The auxiliary equation is

$m^3+2m^2-m-2=0$ ,

$m^2\left(m+2\right)-\left(m+2\right)=\left(m^2-1\right)\left(m+2\right)=\left(m-1\right)\left(m+1\right)\left(m+2\right)=0$ ,

$m_1=-2,\ m_2=-1,\ m_3=1$ ,

$C.I.=f_1\left(y-2x\right)+f_2\left(y-x\right)+f_3\left(y+x\right)$ .
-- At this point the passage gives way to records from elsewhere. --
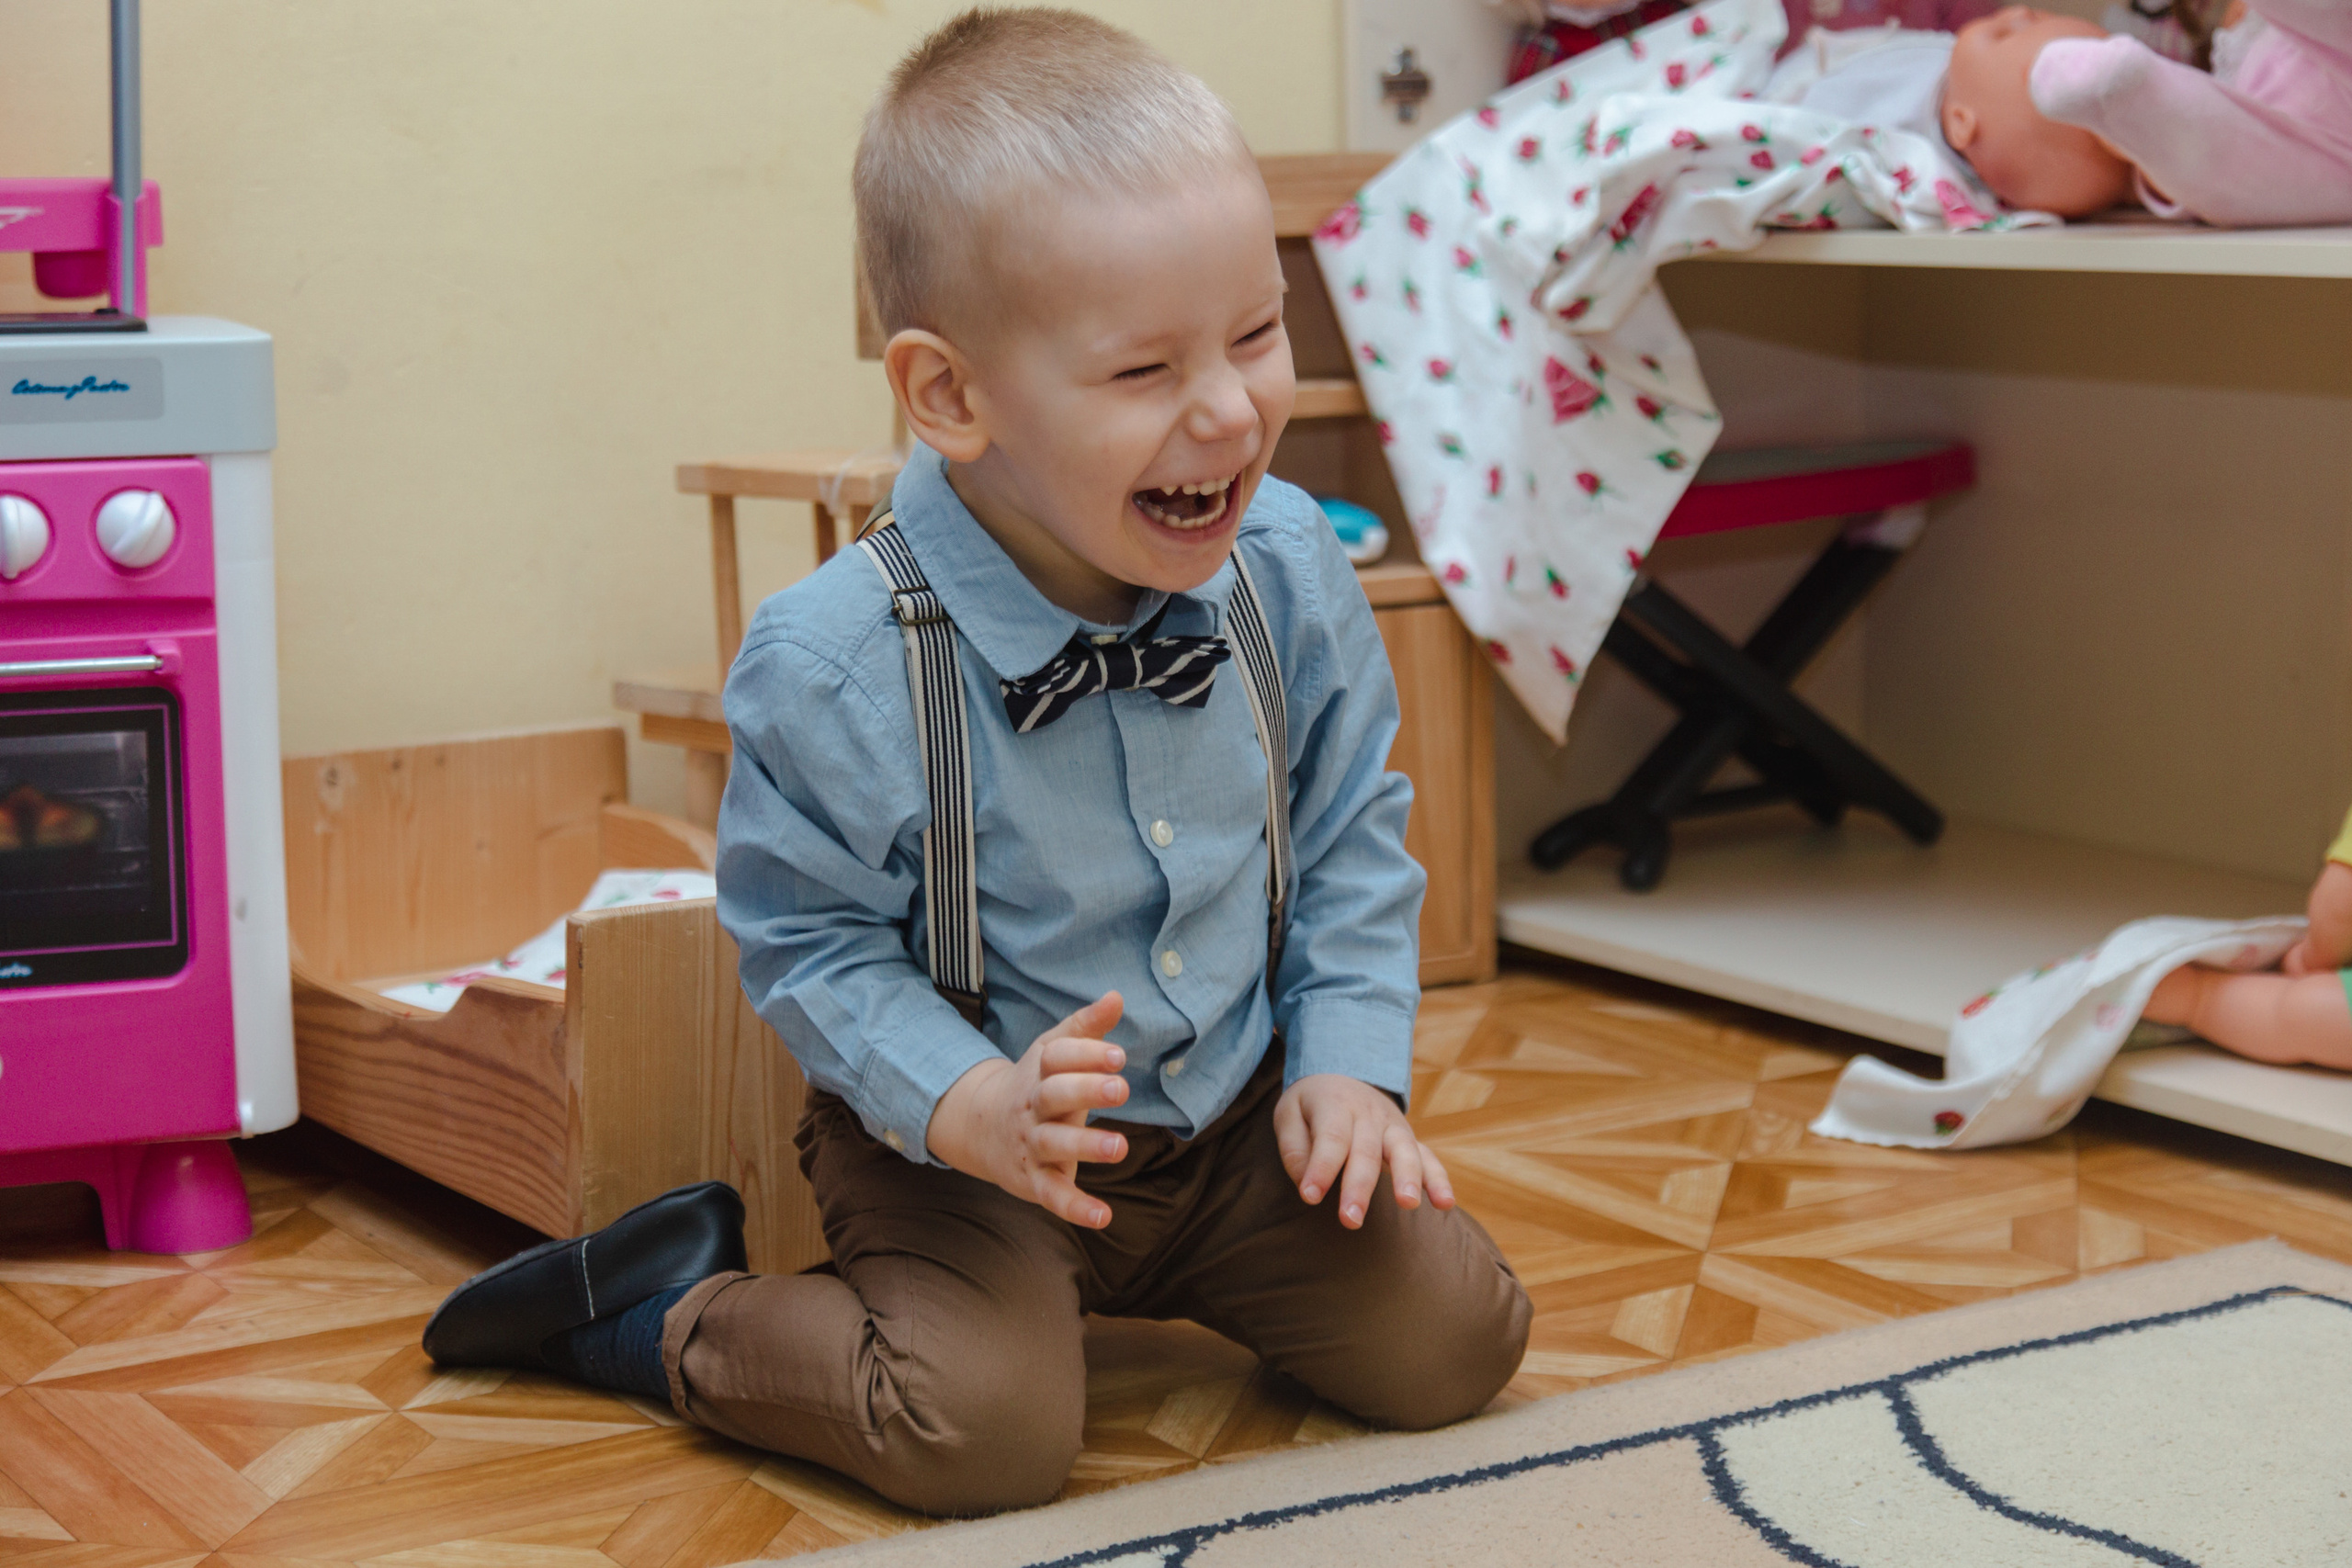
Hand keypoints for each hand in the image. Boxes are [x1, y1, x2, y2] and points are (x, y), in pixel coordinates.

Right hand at [925, 992, 1131, 1228]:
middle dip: (1087, 1091)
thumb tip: (1117, 996)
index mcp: (1040, 1072)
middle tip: (1122, 1089)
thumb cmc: (1036, 1084)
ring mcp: (1032, 1144)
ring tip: (1120, 1147)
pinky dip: (1076, 1208)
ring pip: (1055, 1144)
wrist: (982, 1129)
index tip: (1119, 1056)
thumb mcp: (1055, 1051)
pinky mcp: (1034, 1180)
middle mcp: (1033, 1107)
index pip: (1058, 1057)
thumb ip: (1087, 1027)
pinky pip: (1053, 1195)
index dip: (1087, 1054)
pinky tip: (1103, 1215)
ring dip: (1086, 1146)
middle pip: (1055, 1095)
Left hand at [1273, 1073, 1453, 1229]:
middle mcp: (1368, 1114)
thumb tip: (1307, 1183)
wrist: (1343, 1073)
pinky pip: (1428, 1157)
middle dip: (1359, 1187)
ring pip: (1404, 1151)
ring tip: (1408, 1204)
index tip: (1310, 1196)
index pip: (1331, 1138)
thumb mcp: (1289, 1113)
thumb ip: (1294, 1148)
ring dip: (1408, 1178)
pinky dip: (1438, 1180)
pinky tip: (1445, 1204)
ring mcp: (1393, 1126)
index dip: (1321, 1168)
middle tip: (1350, 1219)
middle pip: (1366, 1151)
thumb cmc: (1311, 1105)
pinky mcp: (1409, 1139)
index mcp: (1335, 1104)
Then the particular integral (P.I.) is given by case  $G\left(x,y\right)=e^{ax+by}x^ry^s$ :

$P.I.=\frac{1}{\left(D^3+2D^2D^\prime-DD^{\prime2}-2D^{\prime3}\right)}\left(y+2\right)e^x=$

$\left(a=1,b=0\right)=\frac{e^x}{\left(\left(D+1\right)^3+2\left(D+1\right)^2D^\prime-\left(D+1\right)D^{\prime2}-2D^{\prime3}\right)}\left(y+2\right)=$

$=\frac{e^x}{\left({1+D}^3+3D^2+3D+2D^2D^\prime+4DD^\prime+2D^\prime-DD^{\prime2}-D^{\prime2}-2D^{\prime3}\right)}\left(y+2\right)=$

${=e}^x\left(1+D^3+3D^2+3D+2D^2D^\prime+4DD^\prime+2D^\prime-DD^{\prime2}-D^{\prime2}-2D^{\prime3}\right)^{-1}\left(y+2\right)=$

${=e}^x\left(1-D^3-3D^2-3D-2D^2D^\prime-4DD^\prime-2D^\prime+DD^{\prime2}+D^{\prime2}+2D^{\prime3}\right)\left(y+2\right)=$

${=e}^x\left(1-2D^\prime\right)\left(y+2\right)=e^x\left(y+2-2\right)=ye^x$ .

Answer:

$z=f_1\left(y-2x\right)+f_2\left(y-x\right)+f_3\left(y+x\right)+ye^x$ .

NB: $D=\frac{\partial}{\partial x},\ D^\prime=\frac{\partial}{\partial y},\ \frac{1}{1+x}=1-x+x^2-x^3+...$